- Instrução a
Copie sem nenhuma alteração o trecho dos registros que vai do início até a linha que contém "Units in Stock", incluindo essa linha.

- Trecho selecionado
----------------
Trata-se de uma ação, um work in progress[xii] que associa educação, sustentabilidade e arte. As versões iniciais foram concebidas para a exposição de arte pública Sculpture by the Sea em Sydney, Austrália. A primeira, Mensageiras I, serviu de protótipo para a curadoria da exposição, e posteriormente foi exibida em São Paulo. O trabalho foi selecionado e a obra Mensageiras II apresentada no mesmo ano na Austrália. Uma revoada de borboletas brancas propunha reflexão sobre valores essenciais da humanidade. Elas iniciavam seus voos, cada qual para uma das nações do mundo, levando consigo a paz e enfatizando o direito à liberdade e a necessidade de preservar a harmonia com a natureza.
Monique Allain, Mensageiras I, 2003.
Instalação pública com areia, aço carbono, cimento, cola e papel - 280cm x 210cm x 18cm.
A participação do público e a inclusão de procedimentos educativos ocorreram a partir da terceira etapa do processo, com a intervenção Mensageiras III no Parque Buenos Aires em 2009, para a exposição Oxigênio. O projeto evoluiu como intervenção pública com ocupação participativa em área verde da cidade de São Paulo. O trabalho dependeu do envolvimento coletivo do público para acontecer. Um único “canteiro” de sacos plásticos brancos em uma área do parque aguardava a intervenção das pessoas para se transformar em uma paisagem viva e afetiva, em um espaço que produz oxigênio. As pessoas foram convidadas a trazer um vaso de flor branca e trocar um saco pelo vaso. Durante as semanas em que a exposição aconteceu, houve uma transformação progressiva da obra. O local tornou-se um ponto de intersecção entre os visitantes do parque, lugar de encontro e troca. No último dia, pessoas que estavam no parque ofereceram a outras, muitas vezes desconhecidas, os vasos que compunham a instalação. A ação foi registrada em vídeo e fotografia.
Monique Allain, Mensageiras III, 2009.
Registro da intervenção urbana no Parque Buenos Aires - 15m de diâmetro.
Em 2010, também no Parque Buenos Aires na segunda edição da exposição Oxigênio, houve mais um desdobramento. A intervenção Mensageiras IV foi realizada de modo semelhante à anterior. Um canteiro de possibilidades constituído por sacos plásticos brancos aguardava desta vez o plantio e a adoção por parte dos frequentadores do parque, de uma muda nativa ameaçada de extinção. Os locais de plantio e a espécie Euterpe edulis (palmito Jussara) da Mata Atlântica foram determinados previamente com aprovação da administração do parque.
Monique Allain, Mensageiras IV, 2010.
Registros da intervenção urbana no Parque Buenos Aires – 30 m de diâmetro
Monique Allain, Mensageiras IV, 2010.
----------------
[Entradas salvas]
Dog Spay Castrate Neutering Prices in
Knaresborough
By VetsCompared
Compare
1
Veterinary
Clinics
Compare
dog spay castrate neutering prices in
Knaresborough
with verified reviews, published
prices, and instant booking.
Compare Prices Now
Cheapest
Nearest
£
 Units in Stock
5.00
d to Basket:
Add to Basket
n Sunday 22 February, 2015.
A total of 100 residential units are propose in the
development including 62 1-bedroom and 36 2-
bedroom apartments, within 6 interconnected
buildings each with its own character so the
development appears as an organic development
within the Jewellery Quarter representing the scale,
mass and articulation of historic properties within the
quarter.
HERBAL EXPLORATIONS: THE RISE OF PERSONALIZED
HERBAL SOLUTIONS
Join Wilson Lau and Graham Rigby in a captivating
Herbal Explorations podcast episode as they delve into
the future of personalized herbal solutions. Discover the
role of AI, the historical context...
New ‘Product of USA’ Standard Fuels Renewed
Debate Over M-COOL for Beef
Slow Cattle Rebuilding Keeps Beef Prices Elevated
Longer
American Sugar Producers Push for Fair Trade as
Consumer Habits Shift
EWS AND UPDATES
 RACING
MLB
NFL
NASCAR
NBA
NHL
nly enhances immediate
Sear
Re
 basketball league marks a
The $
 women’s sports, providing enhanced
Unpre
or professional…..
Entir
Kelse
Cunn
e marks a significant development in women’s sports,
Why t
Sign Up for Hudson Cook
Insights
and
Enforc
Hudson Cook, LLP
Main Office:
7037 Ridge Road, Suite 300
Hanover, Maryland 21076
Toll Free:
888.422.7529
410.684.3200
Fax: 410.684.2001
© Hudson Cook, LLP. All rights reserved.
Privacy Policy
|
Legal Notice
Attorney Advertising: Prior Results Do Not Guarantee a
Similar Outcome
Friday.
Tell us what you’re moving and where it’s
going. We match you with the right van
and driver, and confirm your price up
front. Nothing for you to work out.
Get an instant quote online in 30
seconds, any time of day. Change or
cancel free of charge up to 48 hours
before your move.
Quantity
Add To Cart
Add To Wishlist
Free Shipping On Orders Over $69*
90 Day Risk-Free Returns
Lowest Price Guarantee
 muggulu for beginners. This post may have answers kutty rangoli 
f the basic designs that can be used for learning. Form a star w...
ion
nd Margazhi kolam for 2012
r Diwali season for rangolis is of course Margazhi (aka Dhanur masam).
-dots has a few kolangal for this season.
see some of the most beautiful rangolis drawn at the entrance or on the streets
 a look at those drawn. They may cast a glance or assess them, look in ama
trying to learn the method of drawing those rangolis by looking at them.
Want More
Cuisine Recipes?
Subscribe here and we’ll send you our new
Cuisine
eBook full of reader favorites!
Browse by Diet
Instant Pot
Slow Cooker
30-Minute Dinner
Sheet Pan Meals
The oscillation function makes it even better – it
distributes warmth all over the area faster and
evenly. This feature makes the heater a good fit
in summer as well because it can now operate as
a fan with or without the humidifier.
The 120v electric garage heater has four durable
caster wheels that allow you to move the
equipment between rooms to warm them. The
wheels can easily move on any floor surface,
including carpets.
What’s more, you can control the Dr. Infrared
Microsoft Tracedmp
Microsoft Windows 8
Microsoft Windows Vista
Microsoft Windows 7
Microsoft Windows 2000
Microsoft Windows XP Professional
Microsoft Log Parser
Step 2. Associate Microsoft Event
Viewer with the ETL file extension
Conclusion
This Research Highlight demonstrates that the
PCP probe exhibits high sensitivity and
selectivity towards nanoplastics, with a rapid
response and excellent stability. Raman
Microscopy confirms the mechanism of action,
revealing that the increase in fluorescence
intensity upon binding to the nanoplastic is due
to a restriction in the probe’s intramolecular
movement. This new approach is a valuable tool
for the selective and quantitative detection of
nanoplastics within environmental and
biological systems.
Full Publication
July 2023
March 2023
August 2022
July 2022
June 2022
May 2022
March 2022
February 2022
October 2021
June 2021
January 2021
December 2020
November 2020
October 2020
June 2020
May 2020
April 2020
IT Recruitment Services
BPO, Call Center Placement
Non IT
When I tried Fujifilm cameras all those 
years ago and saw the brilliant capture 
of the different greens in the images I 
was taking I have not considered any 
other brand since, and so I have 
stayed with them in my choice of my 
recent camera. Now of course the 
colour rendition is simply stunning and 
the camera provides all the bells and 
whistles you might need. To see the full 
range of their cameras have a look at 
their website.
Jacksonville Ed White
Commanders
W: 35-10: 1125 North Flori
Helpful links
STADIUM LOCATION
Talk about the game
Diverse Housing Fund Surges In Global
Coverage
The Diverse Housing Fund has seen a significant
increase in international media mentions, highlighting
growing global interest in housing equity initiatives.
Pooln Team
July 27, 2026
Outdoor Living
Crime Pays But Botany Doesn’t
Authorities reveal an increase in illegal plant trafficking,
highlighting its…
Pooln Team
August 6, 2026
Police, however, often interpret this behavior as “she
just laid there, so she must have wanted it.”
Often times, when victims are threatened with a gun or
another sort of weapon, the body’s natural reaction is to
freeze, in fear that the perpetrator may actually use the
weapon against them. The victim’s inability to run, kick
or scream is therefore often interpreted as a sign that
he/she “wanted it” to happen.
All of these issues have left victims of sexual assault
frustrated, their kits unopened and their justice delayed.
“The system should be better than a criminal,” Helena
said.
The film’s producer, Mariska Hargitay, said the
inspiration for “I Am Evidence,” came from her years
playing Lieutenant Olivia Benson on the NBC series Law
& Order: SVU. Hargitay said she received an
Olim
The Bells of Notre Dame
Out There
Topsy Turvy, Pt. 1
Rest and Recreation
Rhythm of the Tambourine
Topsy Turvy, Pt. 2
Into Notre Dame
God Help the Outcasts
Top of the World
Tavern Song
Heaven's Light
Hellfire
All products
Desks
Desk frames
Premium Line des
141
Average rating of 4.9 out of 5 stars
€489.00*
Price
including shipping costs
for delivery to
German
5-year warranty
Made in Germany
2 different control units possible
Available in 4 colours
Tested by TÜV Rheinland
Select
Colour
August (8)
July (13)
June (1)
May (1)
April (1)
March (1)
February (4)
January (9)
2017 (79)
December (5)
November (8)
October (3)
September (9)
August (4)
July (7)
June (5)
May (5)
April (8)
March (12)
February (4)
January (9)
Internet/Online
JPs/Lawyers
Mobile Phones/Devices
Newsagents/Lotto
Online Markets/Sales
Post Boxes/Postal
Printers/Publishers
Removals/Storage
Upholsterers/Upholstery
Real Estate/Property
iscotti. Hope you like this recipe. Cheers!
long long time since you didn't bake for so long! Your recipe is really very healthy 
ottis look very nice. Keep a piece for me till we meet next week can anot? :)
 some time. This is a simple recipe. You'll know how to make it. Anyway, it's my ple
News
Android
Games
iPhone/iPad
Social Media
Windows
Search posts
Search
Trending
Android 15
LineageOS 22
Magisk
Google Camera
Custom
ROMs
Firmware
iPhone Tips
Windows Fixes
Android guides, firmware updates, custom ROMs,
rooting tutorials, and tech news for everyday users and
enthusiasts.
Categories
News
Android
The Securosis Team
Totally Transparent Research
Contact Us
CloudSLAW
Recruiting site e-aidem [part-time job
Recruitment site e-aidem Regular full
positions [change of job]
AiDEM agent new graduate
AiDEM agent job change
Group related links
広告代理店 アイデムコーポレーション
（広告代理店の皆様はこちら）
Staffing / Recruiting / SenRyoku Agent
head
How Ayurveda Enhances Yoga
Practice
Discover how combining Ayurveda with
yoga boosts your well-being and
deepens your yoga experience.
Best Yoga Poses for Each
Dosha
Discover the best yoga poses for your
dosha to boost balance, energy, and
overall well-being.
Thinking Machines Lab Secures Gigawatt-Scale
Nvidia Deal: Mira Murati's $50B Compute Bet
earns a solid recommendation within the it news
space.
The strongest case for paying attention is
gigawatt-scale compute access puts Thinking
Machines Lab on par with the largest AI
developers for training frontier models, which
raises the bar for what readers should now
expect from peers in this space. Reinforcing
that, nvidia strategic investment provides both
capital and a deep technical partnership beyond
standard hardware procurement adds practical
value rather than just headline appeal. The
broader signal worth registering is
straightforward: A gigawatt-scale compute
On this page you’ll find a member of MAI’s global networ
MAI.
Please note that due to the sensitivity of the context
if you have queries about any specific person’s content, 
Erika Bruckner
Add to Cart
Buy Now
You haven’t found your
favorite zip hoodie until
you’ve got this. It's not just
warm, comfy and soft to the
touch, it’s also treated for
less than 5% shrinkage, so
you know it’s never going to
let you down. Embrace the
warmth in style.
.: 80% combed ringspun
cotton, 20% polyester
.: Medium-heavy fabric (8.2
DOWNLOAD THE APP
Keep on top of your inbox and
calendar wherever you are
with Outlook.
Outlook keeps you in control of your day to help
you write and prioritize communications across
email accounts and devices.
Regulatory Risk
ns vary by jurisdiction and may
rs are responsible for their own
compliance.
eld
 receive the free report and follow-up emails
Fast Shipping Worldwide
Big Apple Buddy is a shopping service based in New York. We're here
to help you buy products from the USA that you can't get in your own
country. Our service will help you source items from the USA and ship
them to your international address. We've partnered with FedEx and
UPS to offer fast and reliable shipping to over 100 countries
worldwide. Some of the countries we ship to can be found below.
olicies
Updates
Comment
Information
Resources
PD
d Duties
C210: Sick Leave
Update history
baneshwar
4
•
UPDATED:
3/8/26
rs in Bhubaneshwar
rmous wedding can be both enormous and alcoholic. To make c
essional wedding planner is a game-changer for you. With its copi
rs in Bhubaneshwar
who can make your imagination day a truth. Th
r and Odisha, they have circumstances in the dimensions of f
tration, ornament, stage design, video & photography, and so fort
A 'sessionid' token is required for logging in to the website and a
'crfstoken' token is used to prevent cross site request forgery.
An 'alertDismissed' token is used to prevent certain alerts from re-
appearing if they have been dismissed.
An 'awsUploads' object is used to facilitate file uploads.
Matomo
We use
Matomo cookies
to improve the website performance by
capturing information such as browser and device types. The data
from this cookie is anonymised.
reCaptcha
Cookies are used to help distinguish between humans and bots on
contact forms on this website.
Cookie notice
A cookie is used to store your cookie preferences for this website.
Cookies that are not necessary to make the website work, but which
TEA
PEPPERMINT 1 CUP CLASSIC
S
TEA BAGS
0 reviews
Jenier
----------------
- Instrução b
Segundo o trecho sobre as Mensageiras, que espécie foi escolhida para o plantio na intervenção Mensageiras IV?

- Resposta escrita a
Dog Spay Castrate Neutering Prices in
Knaresborough
By VetsCompared
Compare
1
Veterinary
Clinics
Compare
dog spay castrate neutering prices in
Knaresborough
with verified reviews, published
prices, and instant booking.
Compare Prices Now
Cheapest
Nearest
£
 Units in Stock

- Resposta escrita b
A Euterpe edulis (palmito Jussara), da Mata Atlântica.